> **Aim of the exercise**: Using the data below, output a verbatim copy of the lines between the one holding "great experience with" and the one holding "2600 E Hallandale Beach Blvd", inclusive, without any pictures.
################
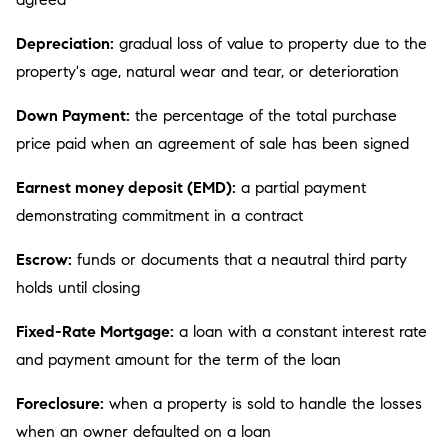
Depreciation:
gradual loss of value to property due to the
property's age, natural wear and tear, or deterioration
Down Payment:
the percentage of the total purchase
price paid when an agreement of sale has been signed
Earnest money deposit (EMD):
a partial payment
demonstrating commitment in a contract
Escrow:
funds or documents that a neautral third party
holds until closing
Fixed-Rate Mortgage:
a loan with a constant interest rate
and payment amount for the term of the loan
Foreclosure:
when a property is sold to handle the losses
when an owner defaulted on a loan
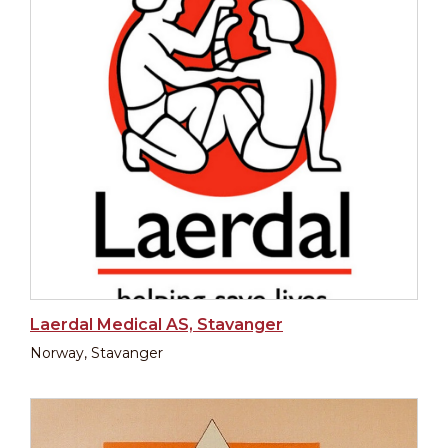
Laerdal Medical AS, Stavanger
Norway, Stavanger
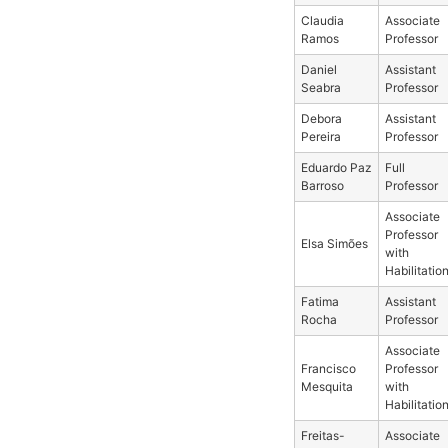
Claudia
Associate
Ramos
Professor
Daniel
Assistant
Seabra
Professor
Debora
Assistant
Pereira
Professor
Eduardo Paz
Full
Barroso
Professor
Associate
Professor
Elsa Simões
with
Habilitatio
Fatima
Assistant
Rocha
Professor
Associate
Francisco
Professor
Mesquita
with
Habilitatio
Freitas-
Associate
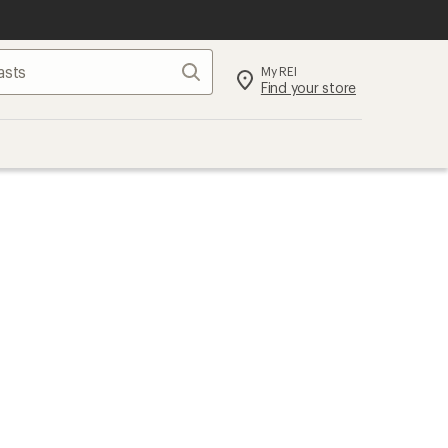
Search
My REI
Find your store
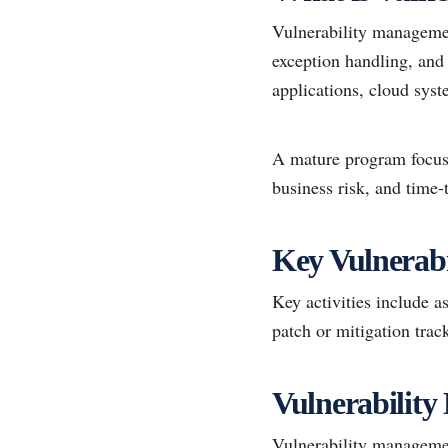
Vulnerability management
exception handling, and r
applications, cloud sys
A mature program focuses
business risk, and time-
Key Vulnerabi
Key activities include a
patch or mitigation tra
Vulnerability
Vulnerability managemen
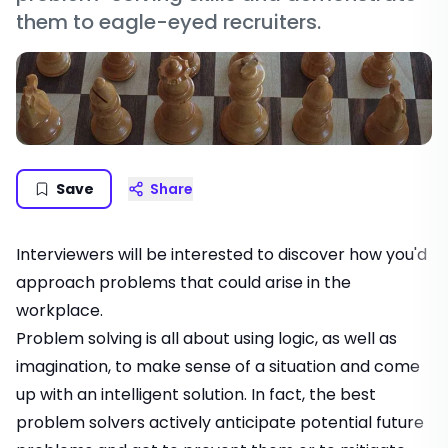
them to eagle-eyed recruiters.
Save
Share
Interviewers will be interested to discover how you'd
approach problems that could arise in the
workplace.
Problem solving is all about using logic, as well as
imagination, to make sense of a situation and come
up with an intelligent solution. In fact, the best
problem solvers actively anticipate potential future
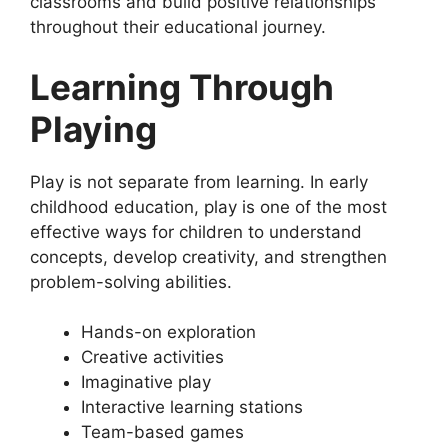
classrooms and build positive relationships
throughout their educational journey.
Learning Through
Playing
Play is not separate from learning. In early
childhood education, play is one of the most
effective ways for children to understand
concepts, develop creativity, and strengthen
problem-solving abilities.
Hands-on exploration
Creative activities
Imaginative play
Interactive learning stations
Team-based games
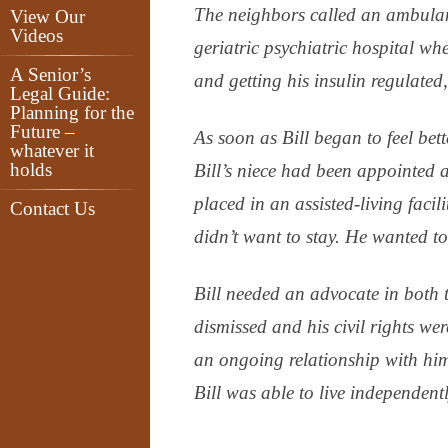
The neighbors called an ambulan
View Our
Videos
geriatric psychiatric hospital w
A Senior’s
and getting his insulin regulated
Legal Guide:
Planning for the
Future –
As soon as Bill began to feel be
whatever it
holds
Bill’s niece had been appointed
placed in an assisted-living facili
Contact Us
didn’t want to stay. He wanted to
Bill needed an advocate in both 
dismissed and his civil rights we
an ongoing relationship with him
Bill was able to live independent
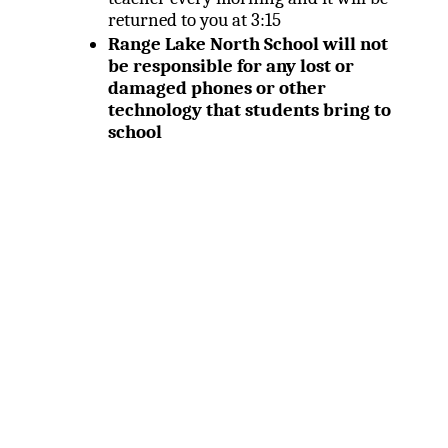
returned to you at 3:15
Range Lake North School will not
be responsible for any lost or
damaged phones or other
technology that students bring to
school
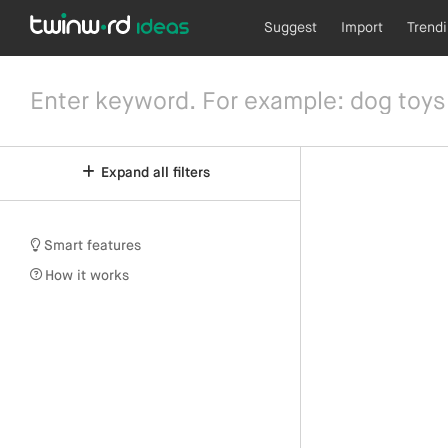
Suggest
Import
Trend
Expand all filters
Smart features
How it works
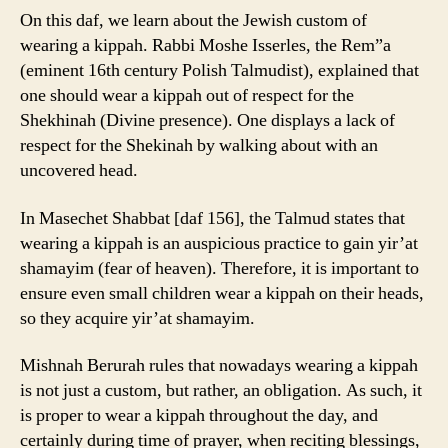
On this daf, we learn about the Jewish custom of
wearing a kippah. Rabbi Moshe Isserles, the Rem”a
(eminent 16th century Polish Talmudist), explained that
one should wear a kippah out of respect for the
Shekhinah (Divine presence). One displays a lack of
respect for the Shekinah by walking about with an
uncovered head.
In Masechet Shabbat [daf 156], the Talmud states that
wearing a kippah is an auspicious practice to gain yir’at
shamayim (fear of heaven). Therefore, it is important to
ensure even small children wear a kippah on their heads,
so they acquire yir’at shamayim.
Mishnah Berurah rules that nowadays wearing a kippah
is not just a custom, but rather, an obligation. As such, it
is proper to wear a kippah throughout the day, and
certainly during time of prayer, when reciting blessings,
################
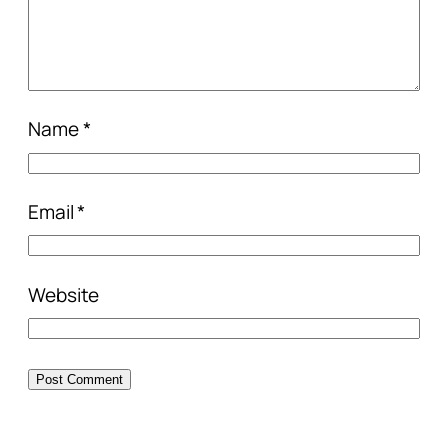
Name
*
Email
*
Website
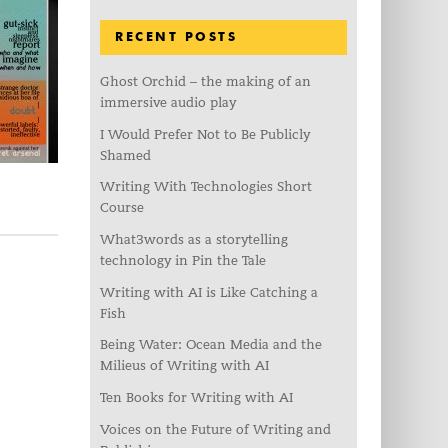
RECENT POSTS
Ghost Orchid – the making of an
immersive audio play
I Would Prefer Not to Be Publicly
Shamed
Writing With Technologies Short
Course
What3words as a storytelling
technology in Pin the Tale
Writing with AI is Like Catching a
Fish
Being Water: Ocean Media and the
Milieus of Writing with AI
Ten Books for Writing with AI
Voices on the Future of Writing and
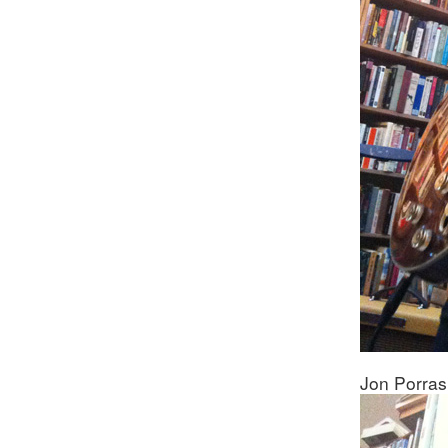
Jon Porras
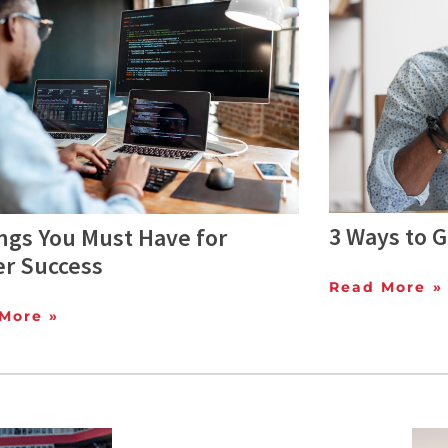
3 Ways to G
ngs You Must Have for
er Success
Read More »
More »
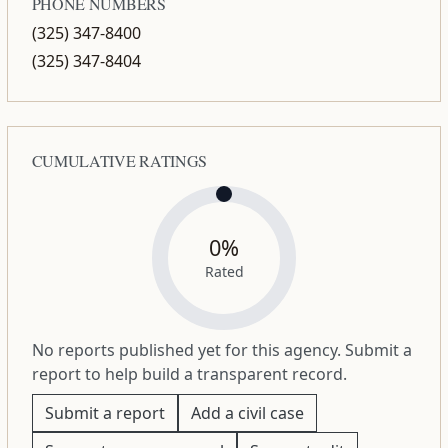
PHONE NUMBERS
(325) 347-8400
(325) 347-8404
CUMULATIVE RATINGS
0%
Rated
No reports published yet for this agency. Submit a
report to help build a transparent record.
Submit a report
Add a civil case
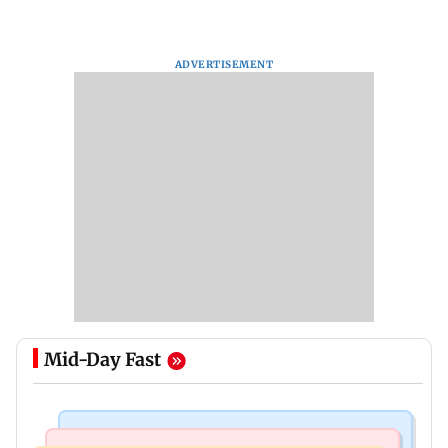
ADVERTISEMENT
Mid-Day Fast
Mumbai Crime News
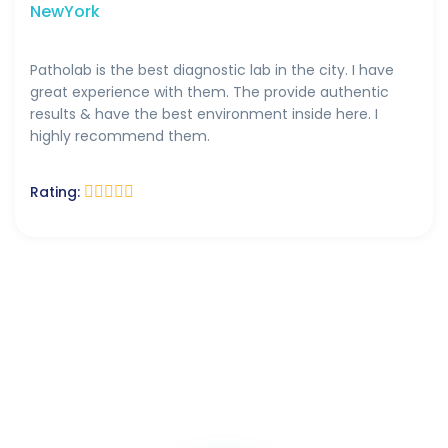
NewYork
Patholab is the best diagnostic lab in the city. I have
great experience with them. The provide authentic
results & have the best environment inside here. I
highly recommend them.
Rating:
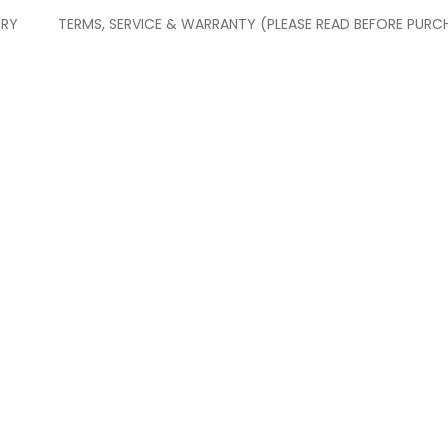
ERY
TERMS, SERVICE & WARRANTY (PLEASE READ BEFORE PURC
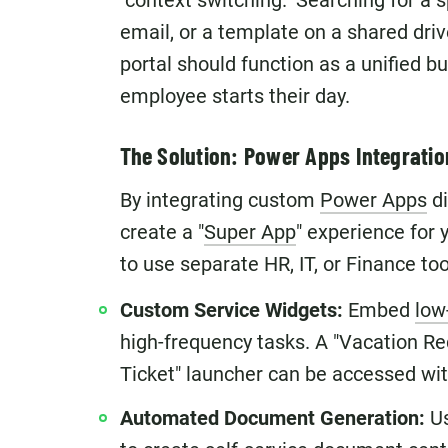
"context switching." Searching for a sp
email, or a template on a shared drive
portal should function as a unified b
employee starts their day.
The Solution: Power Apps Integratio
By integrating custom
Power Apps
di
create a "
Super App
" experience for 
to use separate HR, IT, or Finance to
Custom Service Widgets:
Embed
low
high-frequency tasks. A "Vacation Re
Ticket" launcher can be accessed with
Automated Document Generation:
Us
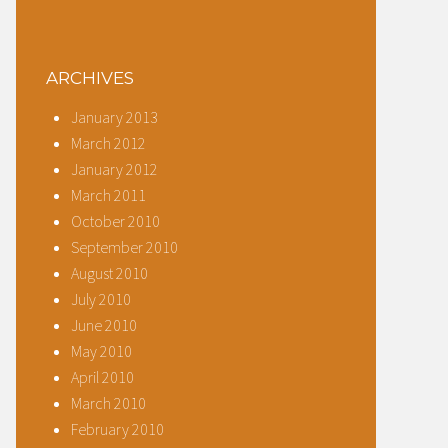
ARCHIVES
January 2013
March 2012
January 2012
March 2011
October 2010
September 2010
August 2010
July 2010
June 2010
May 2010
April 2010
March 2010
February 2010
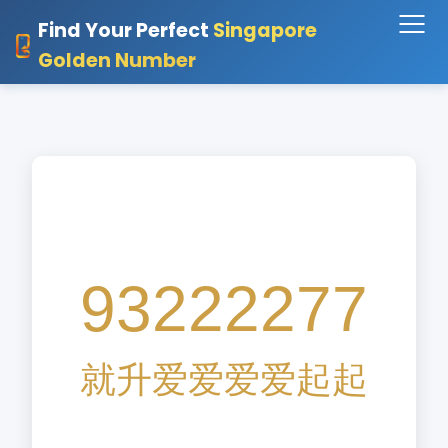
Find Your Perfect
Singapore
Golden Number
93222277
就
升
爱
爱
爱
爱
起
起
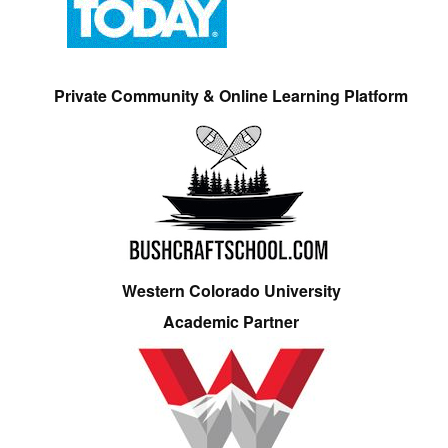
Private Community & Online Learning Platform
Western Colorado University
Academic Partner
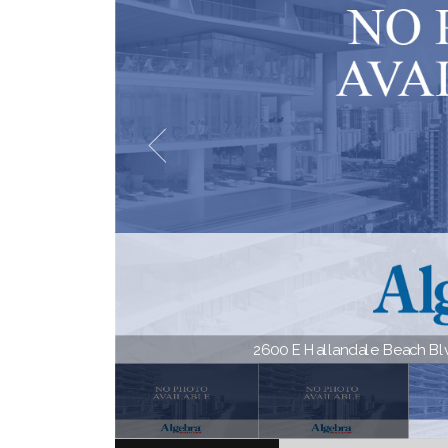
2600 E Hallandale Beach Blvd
################
> **Solution to this problem**:
great experience with them. The provide authentic
results & have the best environment inside here. I
highly recommend them.
Rating:
ERY
TERMS, SERVICE & WARRANTY (PLEASE READ BEFORE PURC
"context switching." Searching for a sp
email, or a template on a shared drive
portal should function as a unified b
employee starts their day.
The Solution: Power Apps Integratio
By integrating custom
Power Apps
di
create a "
Super App
" experience for 
to use separate HR, IT, or Finance to
Custom Service Widgets:
Embed
low
high-frequency tasks. A "Vacation Re
Ticket" launcher can be accessed with
Automated Document Generation:
Us
ARCHIVES
January 2013
March 2012
January 2012
March 2011
October 2010
September 2010
August 2010
July 2010
June 2010
May 2010
April 2010
March 2010
February 2010
Find Your Perfect
Singapore
Golden Number
93222277
就
升
爱
爱
爱
爱
起
起
Private Community & Online Learning Platform
Western Colorado University
Academic Partner
2600 E Hallandale Beach Blvd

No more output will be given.